* **What you have to do**: Starting at the line that contains "Still quite new", output each line exactly as written through the end of the listing below, but leave out the pictures.

* **Data for processing**:
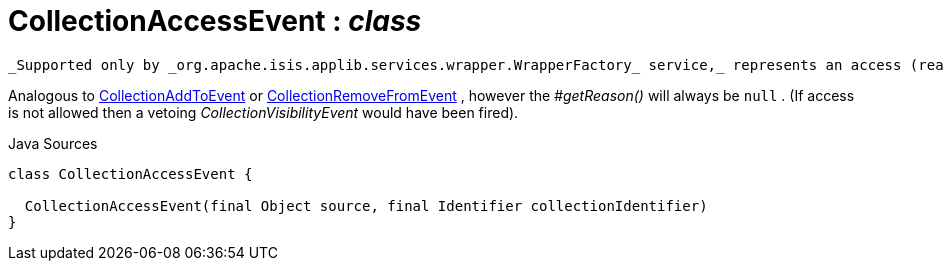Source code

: = CollectionAccessEvent : _class_
:Notice: Licensed to the Apache Software Foundation (ASF) under one or more contributor license agreements. See the NOTICE file distributed with this work for additional information regarding copyright ownership. The ASF licenses this file to you under the Apache License, Version 2.0 (the "License"); you may not use this file except in compliance with the License. You may obtain a copy of the License at. http://www.apache.org/licenses/LICENSE-2.0 . Unless required by applicable law or agreed to in writing, software distributed under the License is distributed on an "AS IS" BASIS, WITHOUT WARRANTIES OR  CONDITIONS OF ANY KIND, either express or implied. See the License for the specific language governing permissions and limitations under the License.

 _Supported only by _org.apache.isis.applib.services.wrapper.WrapperFactory_ service,_ represents an access (reading) of a collection.

Analogous to xref:system:generated:index/applib/services/wrapper/events/CollectionAddToEvent.adoc.adoc[CollectionAddToEvent] or xref:system:generated:index/applib/services/wrapper/events/CollectionRemoveFromEvent.adoc.adoc[CollectionRemoveFromEvent] , however the _#getReason()_ will always be `null` . (If access is not allowed then a vetoing _CollectionVisibilityEvent_ would have been fired).

.Java Sources
[source,java]
----
class CollectionAccessEvent {

  CollectionAccessEvent(final Object source, final Identifier collectionIdentifier)
}
----

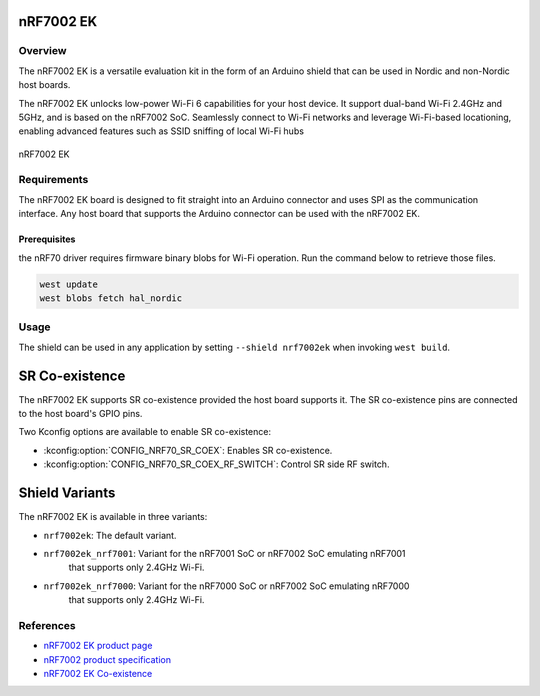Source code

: .. _nrf7002ek:

nRF7002 EK
##########

Overview
********

The nRF7002 EK is a versatile evaluation kit in the form of an Arduino shield that can be used in
Nordic and non-Nordic host boards.

The nRF7002 EK unlocks low-power Wi-Fi 6 capabilities for your host device. It support dual-band Wi-Fi
2.4GHz and 5GHz, and is based on the nRF7002 SoC.
Seamlessly connect to Wi-Fi networks and leverage Wi-Fi-based locationing, enabling advanced
features such as SSID sniffing of local Wi-Fi hubs

.. figure:: nrf7002ek.png
   :alt: nRF7002 EK
   :align: center

   nRF7002 EK

Requirements
************

The nRF7002 EK board is designed to fit straight into an Arduino connector and uses SPI as the
communication interface. Any host board that supports the Arduino connector can be used with
the nRF7002 EK.

Prerequisites
-------------

the nRF70 driver requires firmware binary blobs for Wi-Fi operation. Run the command
below to retrieve those files.

.. code-block:: console

   west update
   west blobs fetch hal_nordic

Usage
*****

The shield can be used in any application by setting ``--shield nrf7002ek`` when invoking ``west build``.

SR Co-existence
###############

The nRF7002 EK supports SR co-existence provided the host board supports it. The SR co-existence
pins are connected to the host board's GPIO pins.

Two Kconfig options are available to enable SR co-existence:

- :kconfig:option:`CONFIG_NRF70_SR_COEX`: Enables SR co-existence.
- :kconfig:option:`CONFIG_NRF70_SR_COEX_RF_SWITCH`: Control SR side RF switch.

Shield Variants
###############

The nRF7002 EK is available in three variants:

- ``nrf7002ek``: The default variant.
- ``nrf7002ek_nrf7001``: Variant for the nRF7001 SoC or nRF7002 SoC emulating nRF7001
   that supports only 2.4GHz Wi-Fi.
- ``nrf7002ek_nrf7000``: Variant for the nRF7000 SoC or nRF7002 SoC emulating nRF7000
   that supports only 2.4GHz Wi-Fi.


References
**********

- `nRF7002 EK product page <https://www.nordicsemi.com/Products/Development-hardware/nRF7002-EK>`_
- `nRF7002 product specification <https://infocenter.nordicsemi.com/index.jsp?topic=%2Fstruct_nrf70%2Fstruct%2Fnrf7002.html&cp=3_0>`_
- `nRF7002 EK Co-existence <https://infocenter.nordicsemi.com/index.jsp?topic=%2Fps_nrf7002%2Fchapters%2Ffunctional%2Fdoc%2Fcoexistence.html&cp=3_0_0_7>`_
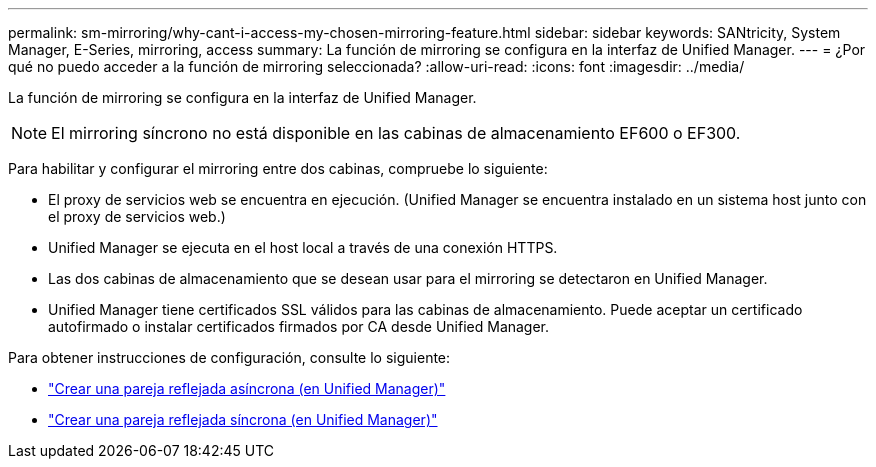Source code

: ---
permalink: sm-mirroring/why-cant-i-access-my-chosen-mirroring-feature.html 
sidebar: sidebar 
keywords: SANtricity, System Manager, E-Series, mirroring, access 
summary: La función de mirroring se configura en la interfaz de Unified Manager. 
---
= ¿Por qué no puedo acceder a la función de mirroring seleccionada?
:allow-uri-read: 
:icons: font
:imagesdir: ../media/


[role="lead"]
La función de mirroring se configura en la interfaz de Unified Manager.

[NOTE]
====
El mirroring síncrono no está disponible en las cabinas de almacenamiento EF600 o EF300.

====
Para habilitar y configurar el mirroring entre dos cabinas, compruebe lo siguiente:

* El proxy de servicios web se encuentra en ejecución. (Unified Manager se encuentra instalado en un sistema host junto con el proxy de servicios web.)
* Unified Manager se ejecuta en el host local a través de una conexión HTTPS.
* Las dos cabinas de almacenamiento que se desean usar para el mirroring se detectaron en Unified Manager.
* Unified Manager tiene certificados SSL válidos para las cabinas de almacenamiento. Puede aceptar un certificado autofirmado o instalar certificados firmados por CA desde Unified Manager.


Para obtener instrucciones de configuración, consulte lo siguiente:

* link:../um-manage/create-asynchronous-mirrored-pair-um.html["Crear una pareja reflejada asíncrona (en Unified Manager)"]
* link:../um-manage/create-synchronous-mirrored-pair-um.html["Crear una pareja reflejada síncrona (en Unified Manager)"]

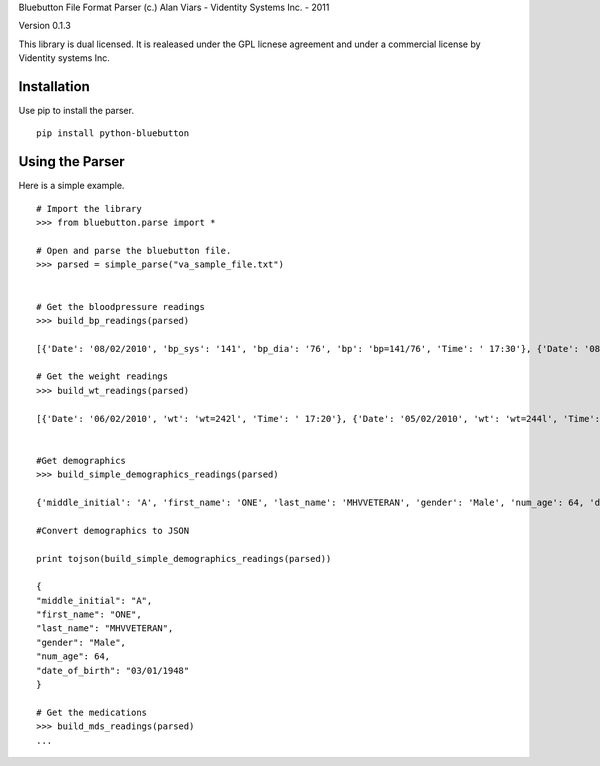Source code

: Bluebutton File Format Parser
(c.) Alan Viars - Videntity Systems Inc. - 2011

Version 0.1.3

This library is dual licensed.  It is realeased under the GPL licnese 
agreement and under a commercial license by Videntity systems Inc.



Installation
=============

Use pip to install the parser.
::
    pip install python-bluebutton


Using the Parser
================

Here is a simple example.
::
    # Import the library
    >>> from bluebutton.parse import *
    
    # Open and parse the bluebutton file.
    >>> parsed = simple_parse("va_sample_file.txt")
    

    # Get the bloodpressure readings
    >>> build_bp_readings(parsed)
    
    [{'Date': '08/02/2010', 'bp_sys': '141', 'bp_dia': '76', 'bp': 'bp=141/76', 'Time': ' 17:30'}, {'Date': '08/02/2010', 'bp_sys': '150', 'bp_dia': '76', 'bp': 'bp=150/76', 'Time': ' 17:20'}]
    
    # Get the weight readings
    >>> build_wt_readings(parsed)
    
    [{'Date': '06/02/2010', 'wt': 'wt=242l', 'Time': ' 17:20'}, {'Date': '05/02/2010', 'wt': 'wt=244l', 'Time': ' 17:20'}, {'Date': '04/02/2010', 'wt': 'wt=246l', 'Time': ' 17:20'}]
    
    
    #Get demographics
    >>> build_simple_demographics_readings(parsed)
    
    {'middle_initial': 'A', 'first_name': 'ONE', 'last_name': 'MHVVETERAN', 'gender': 'Male', 'num_age': 64, 'date_of_birth': '03/01/1948'}
    
    #Convert demographics to JSON
    
    print tojson(build_simple_demographics_readings(parsed))
    
    {
    "middle_initial": "A", 
    "first_name": "ONE", 
    "last_name": "MHVVETERAN", 
    "gender": "Male", 
    "num_age": 64, 
    "date_of_birth": "03/01/1948"
    }

    # Get the medications
    >>> build_mds_readings(parsed)
    ...
    
    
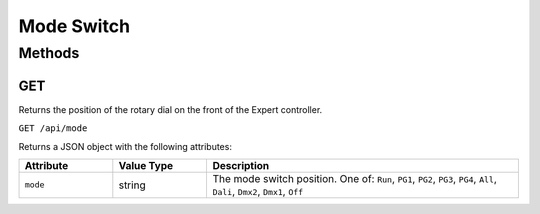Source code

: Mode Switch
###########

Methods
*******

GET
===

Returns the position of the rotary dial on the front of the Expert controller.

``GET /api/mode``

Returns a JSON object with the following attributes:

.. list-table::
   :widths: 3 3 10
   :header-rows: 1

   * - Attribute
     - Value Type
     - Description
   * - ``mode``
     - string
     - The mode switch position. One of: ``Run``, ``PG1``, ``PG2``, ``PG3``, ``PG4``, ``All``, ``Dali``, ``Dmx2``, ``Dmx1``, ``Off``
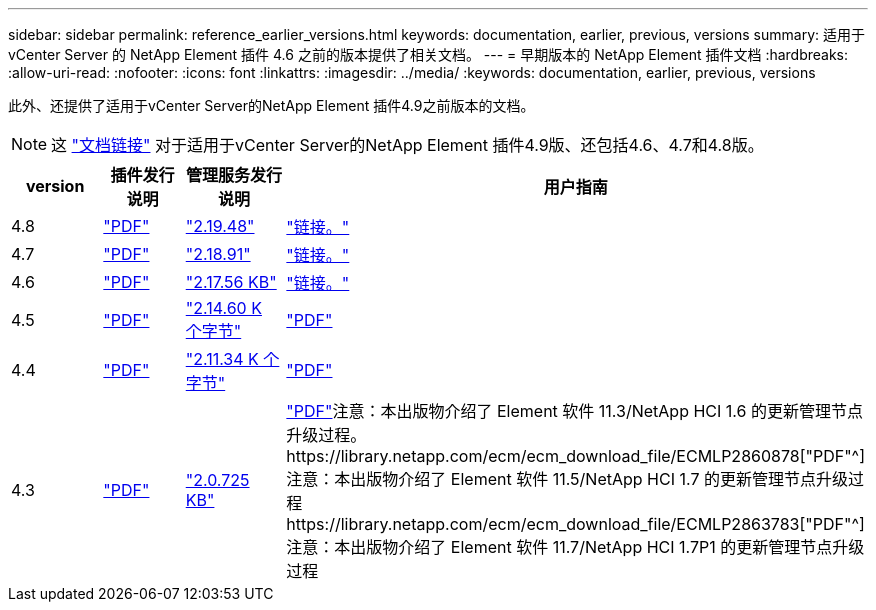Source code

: ---
sidebar: sidebar 
permalink: reference_earlier_versions.html 
keywords: documentation, earlier, previous, versions 
summary: 适用于 vCenter Server 的 NetApp Element 插件 4.6 之前的版本提供了相关文档。 
---
= 早期版本的 NetApp Element 插件文档
:hardbreaks:
:allow-uri-read: 
:nofooter: 
:icons: font
:linkattrs: 
:imagesdir: ../media/
:keywords: documentation, earlier, previous, versions


[role="lead"]
此外、还提供了适用于vCenter Server的NetApp Element 插件4.9之前版本的文档。


NOTE: 这 link:index.html["文档链接"] 对于适用于vCenter Server的NetApp Element 插件4.9版、还包括4.6、4.7和4.8版。

[cols="4*"]
|===
| version | 插件发行说明 | 管理服务发行说明 | 用户指南 


| 4.8 | https://library.netapp.com/ecm/ecm_download_file/ECMLP2879296["PDF"^] | https://library.netapp.com/ecm/ecm_download_file/ECMLP2879296["2.19.48"^] | link:index.html["链接。"] 


| 4.7 | https://library.netapp.com/ecm/ecm_download_file/ECMLP2876748["PDF"^] | https://library.netapp.com/ecm/ecm_download_file/ECMLP2876748["2.18.91"^] | link:index.html["链接。"] 


| 4.6 | https://library.netapp.com/ecm/ecm_download_file/ECMLP2874631["PDF"^] | https://kb.netapp.com/Advice_and_Troubleshooting/Data_Storage_Software/Management_services_for_Element_Software_and_NetApp_HCI/NetApp_Hybrid_Cloud_Control_and_Management_Services_2.17.56_Release_Notes["2.17.56 KB"^] | link:index.html["链接。"] 


| 4.5 | https://library.netapp.com/ecm/ecm_download_file/ECMLP2873396["PDF"^] | https://kb.netapp.com/Advice_and_Troubleshooting/Data_Storage_Software/Management_services_for_Element_Software_and_NetApp_HCI/Management_Services_2.14.60_Release_Notes["2.14.60 K 个字节"^] | https://library.netapp.com/ecm/ecm_download_file/ECMLP2872843["PDF"^] 


| 4.4 | https://library.netapp.com/ecm/ecm_download_file/ECMLP2866569["PDF"^] | https://kb.netapp.com/Advice_and_Troubleshooting/Data_Storage_Software/Management_services_for_Element_Software_and_NetApp_HCI/Management_Services_2.11.34_Release_Notes["2.11.34 K 个字节"^] | https://library.netapp.com/ecm/ecm_download_file/ECMLP2870280["PDF"^] 


| 4.3 | https://library.netapp.com/ecm/ecm_download_file/ECMLP2856119["PDF"^] | https://kb.netapp.com/Advice_and_Troubleshooting/Data_Storage_Software/Management_services_for_Element_Software_and_NetApp_HCI/Management_Services_2.0.725_Release_Notes["2.0.725 KB"^] | https://library.netapp.com/ecm/ecm_download_file/ECMLP2860023["PDF"^]注意：本出版物介绍了 Element 软件 11.3/NetApp HCI 1.6 的更新管理节点升级过程。https://library.netapp.com/ecm/ecm_download_file/ECMLP2860878["PDF"^]注意：本出版物介绍了 Element 软件 11.5/NetApp HCI 1.7 的更新管理节点升级过程https://library.netapp.com/ecm/ecm_download_file/ECMLP2863783["PDF"^]注意：本出版物介绍了 Element 软件 11.7/NetApp HCI 1.7P1 的更新管理节点升级过程 
|===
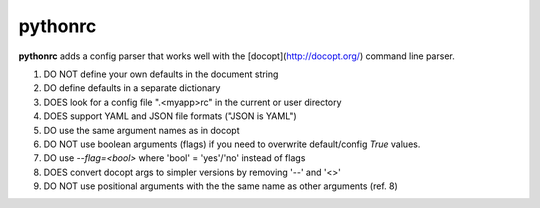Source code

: pythonrc
=========
**pythonrc** adds a config parser that works well with the [docopt](http://docopt.org/) command line parser.

1. DO NOT define your own defaults in the document string
2. DO define defaults in a separate dictionary
3. DOES look for a config file ".<myapp>rc" in the current or user directory
4. DOES support YAML and JSON file formats ("JSON is YAML")
5. DO use the same argument names as in docopt
6. DO NOT use boolean arguments (flags) if you need to overwrite default/config `True` values.
7. DO use `--flag=<bool>` where 'bool' = 'yes'/'no' instead of flags
8. DOES convert docopt args to simpler versions by removing '--' and '<>'
9. DO NOT use positional arguments with the the same name as other arguments (ref. 8)
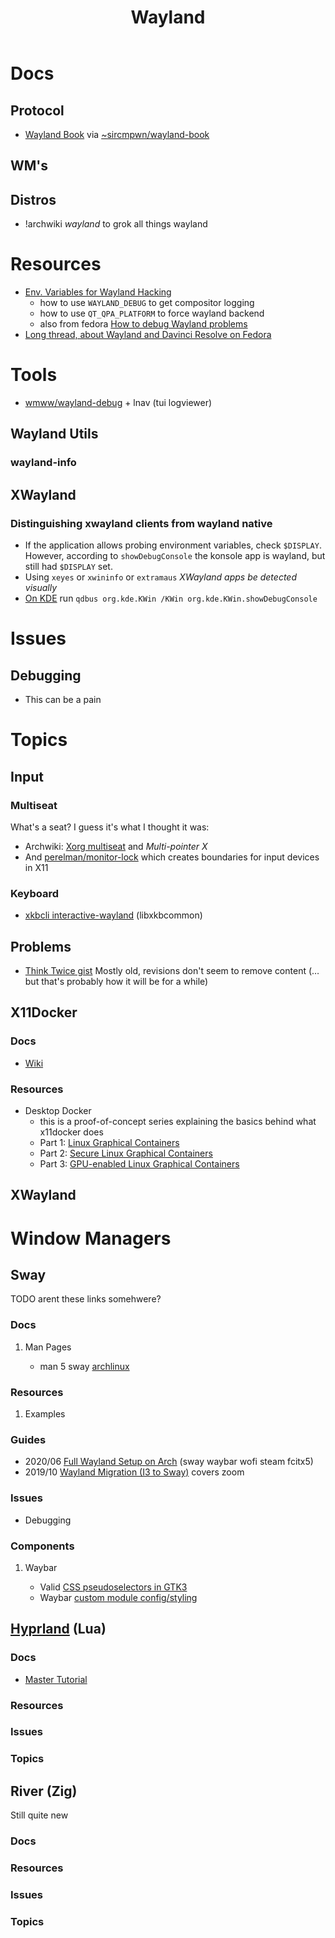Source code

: :PROPERTIES:
:ID:       f92bb944-0269-47d4-b07c-2bd683e936f2
:END:
#+title: Wayland

* Docs

** Protocol
+ [[https://wayland-book.com][Wayland Book]] via [[https://git.sr.ht/~sircmpwn/wayland-book][~sircmpwn/wayland-book]]

** WM's

** Distros
+ !archwiki [[KDE/][wayland]] to grok all things wayland

* Resources

+ [[https://discourse.ubuntu.com/t/environment-variables-for-wayland-hackers/12750][Env. Variables for Wayland Hacking]]
  - how to use =WAYLAND_DEBUG= to get compositor logging
  - how to use =QT_QPA_PLATFORM= to force wayland backend
  - also from fedora [[https://docs.fedoraproject.org/en-US/quick-docs/debug-wayland-problems/][How to debug Wayland problems]]
+ [[https://discussion.fedoraproject.org/t/amd-gpu-not-being-used-radeon-rx-6700-xt-external-egpu-wayland/71815][Long thread, about Wayland and Davinci Resolve on Fedora]]

* Tools
+ [[https://github.com/wmww/wayland-debug][wmww/wayland-debug]] + lnav (tui logviewer)

** Wayland Utils

*** wayland-info

** XWayland

*** Distinguishing xwayland clients from wayland native

+ If the application allows probing environment variables, check
  =$DISPLAY=. However, according to =showDebugConsole= the konsole app is
  wayland, but still had =$DISPLAY= set.
+ Using =xeyes= or =xwininfo= or =extramaus= [[the value of][XWayland apps be detected visually]]
+ [[https://wiki.archlinux.org/title/wayland#Kwin_Wayland_debug_console][On KDE]] run =qdbus org.kde.KWin /KWin org.kde.KWin.showDebugConsole=

* Issues

** Debugging
+ This can be a pain


* Topics

** Input
*** Multiseat

What's a seat? I guess it's what I thought it was:

+ Archwiki: [[https://wiki.archlinux.org/title/Xorg_multiseat][Xorg multiseat]] and [[Multi-pointer X][Multi-pointer X]]
+ And [[https://git.aweirdimagination.net/perelman/monitor-lock][perelman/monitor-lock]] which creates boundaries for input devices in X11

*** Keyboard
+ [[https://man.archlinux.org/man/xkbcli-interactive-wayland.1.en][xkbcli interactive-wayland]] (libxkbcommon)

** Problems
+ [[https://gist.github.com/probonopd/9feb7c20257af5dd915e3a9f2d1f2277][Think Twice gist]] Mostly old, revisions don't seem to remove content (... but
  that's probably how it will be for a while)
** X11Docker


*** Docs
+ [[https://github.com/mviereck/x11docker/wiki][Wiki]]

*** Resources

+ Desktop Docker
  + this is a proof-of-concept series explaining the basics behind what
    x11docker does
  + Part 1: [[https://www.cbtechinc.com/desktop-docker-1-linux-graphical-containers/][Linux Graphical Containers]]
  + Part 2: [[https://www.cbtechinc.com/desktop-docker-2-secure-linux-graphical-containers/][Secure Linux Graphical Containers]]
  + Part 3: [[https://www.cbtechinc.com/desktop-docker-3-gpu-enabled-linux-graphical-containers/][GPU-enabled Linux Graphical Containers]]

** XWayland




* Window Managers
** Sway
***** TODO arent these links somehwere?

*** Docs
**** Man Pages
+ man 5 sway [[https://man.archlinux.org/man/sway.5.en][archlinux]]
*** Resources
**** Examples


*** Guides
+ 2020/06 [[https://www.fosskers.ca/en/blog/wayland][Full Wayland Setup on Arch]] (sway waybar wofi steam fcitx5)
+ 2019/10 [[https://www.swalladge.net/archives/2019/10/14/are-we-wayland-yet/][Wayland Migration (I3 to Sway)]] covers zoom

*** Issues
+ Debugging
*** Components
**** Waybar
+ Valid [[https://docs.gtk.org/gtk3/css-overview.html][CSS pseudoselectors in GTK3]]
+ Waybar [[https://github.com/Alexays/Waybar/wiki/Module:-Custom][custom module config/styling]]

** [[https://wiki.hyprland.org/][Hyprland]] (Lua)

*** Docs
+ [[https://wiki.hyprland.org/Getting-Started/Master-Tutorial/#nvidia][Master Tutorial]]

*** Resources

*** Issues

*** Topics

** River (Zig)

Still quite new

*** Docs

*** Resources

*** Issues

*** Topics

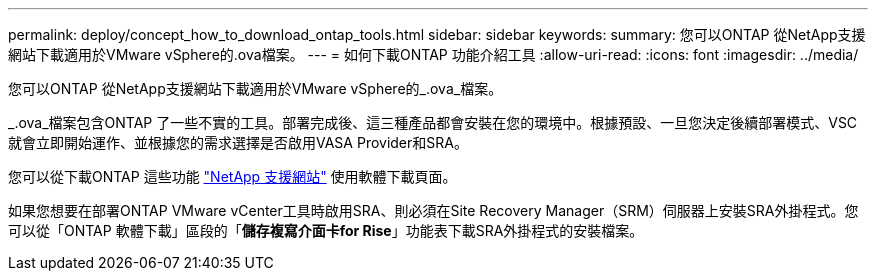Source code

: ---
permalink: deploy/concept_how_to_download_ontap_tools.html 
sidebar: sidebar 
keywords:  
summary: 您可以ONTAP 從NetApp支援網站下載適用於VMware vSphere的.ova檔案。 
---
= 如何下載ONTAP 功能介紹工具
:allow-uri-read: 
:icons: font
:imagesdir: ../media/


[role="lead"]
您可以ONTAP 從NetApp支援網站下載適用於VMware vSphere的_.ova_檔案。

_.ova_檔案包含ONTAP 了一些不實的工具。部署完成後、這三種產品都會安裝在您的環境中。根據預設、一旦您決定後續部署模式、VSC就會立即開始運作、並根據您的需求選擇是否啟用VASA Provider和SRA。

您可以從下載ONTAP 這些功能 https://mysupport.netapp.com/site/products/all/details/otv/downloads-tab["NetApp 支援網站"] 使用軟體下載頁面。

如果您想要在部署ONTAP VMware vCenter工具時啟用SRA、則必須在Site Recovery Manager（SRM）伺服器上安裝SRA外掛程式。您可以從「ONTAP 軟體下載」區段的「*儲存複寫介面卡for Rise*」功能表下載SRA外掛程式的安裝檔案。
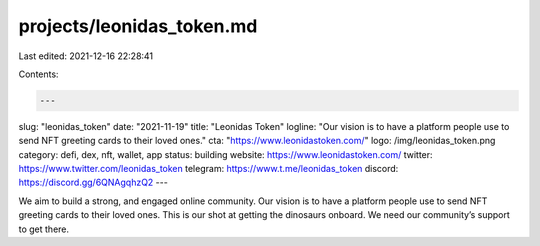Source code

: projects/leonidas_token.md
==========================

Last edited: 2021-12-16 22:28:41

Contents:

.. code-block:: md

    ---
slug: "leonidas_token"
date: "2021-11-19"
title: "Leonidas Token"
logline: "Our vision is to have a platform people use to send NFT greeting cards to their loved ones."
cta: "https://www.leonidastoken.com/"
logo: /img/leonidas_token.png
category: defi, dex, nft, wallet, app
status: building
website: https://www.leonidastoken.com/
twitter: https://www.twitter.com/leonidas_token
telegram: https://www.t.me/leonidas_token
discord: https://discord.gg/6QNAgqhzQ2
---

We aim to build a strong, and engaged online community. Our vision is to have a platform people use to send NFT greeting cards to their loved ones. This is our shot at getting the dinosaurs onboard. We need our community’s support to get there.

* **Answer space**:
Still quite new

*** Docs

*** Resources

*** Issues

*** Topics

Source code

: ---
permalink: deploy/concept_how_to_download_ontap_tools.html 
sidebar: sidebar 
keywords:  
summary: 您可以ONTAP 從NetApp支援網站下載適用於VMware vSphere的.ova檔案。 
---
= 如何下載ONTAP 功能介紹工具
:allow-uri-read: 
:icons: font
:imagesdir: ../media/


[role="lead"]
您可以ONTAP 從NetApp支援網站下載適用於VMware vSphere的_.ova_檔案。

_.ova_檔案包含ONTAP 了一些不實的工具。部署完成後、這三種產品都會安裝在您的環境中。根據預設、一旦您決定後續部署模式、VSC就會立即開始運作、並根據您的需求選擇是否啟用VASA Provider和SRA。

您可以從下載ONTAP 這些功能 https://mysupport.netapp.com/site/products/all/details/otv/downloads-tab["NetApp 支援網站"] 使用軟體下載頁面。

如果您想要在部署ONTAP VMware vCenter工具時啟用SRA、則必須在Site Recovery Manager（SRM）伺服器上安裝SRA外掛程式。您可以從「ONTAP 軟體下載」區段的「*儲存複寫介面卡for Rise*」功能表下載SRA外掛程式的安裝檔案。
Source code

: projects/leonidas_token.md
==========================

Last edited: 2021-12-16 22:28:41

Contents:

.. code-block:: md

    ---
slug: "leonidas_token"
date: "2021-11-19"
title: "Leonidas Token"
logline: "Our vision is to have a platform people use to send NFT greeting cards to their loved ones."
cta: "https://www.leonidastoken.com/"
logo: /img/leonidas_token.png
category: defi, dex, nft, wallet, app
status: building
website: https://www.leonidastoken.com/
twitter: https://www.twitter.com/leonidas_token
telegram: https://www.t.me/leonidas_token
discord: https://discord.gg/6QNAgqhzQ2
---

We aim to build a strong, and engaged online community. Our vision is to have a platform people use to send NFT greeting cards to their loved ones. This is our shot at getting the dinosaurs onboard. We need our community’s support to get there.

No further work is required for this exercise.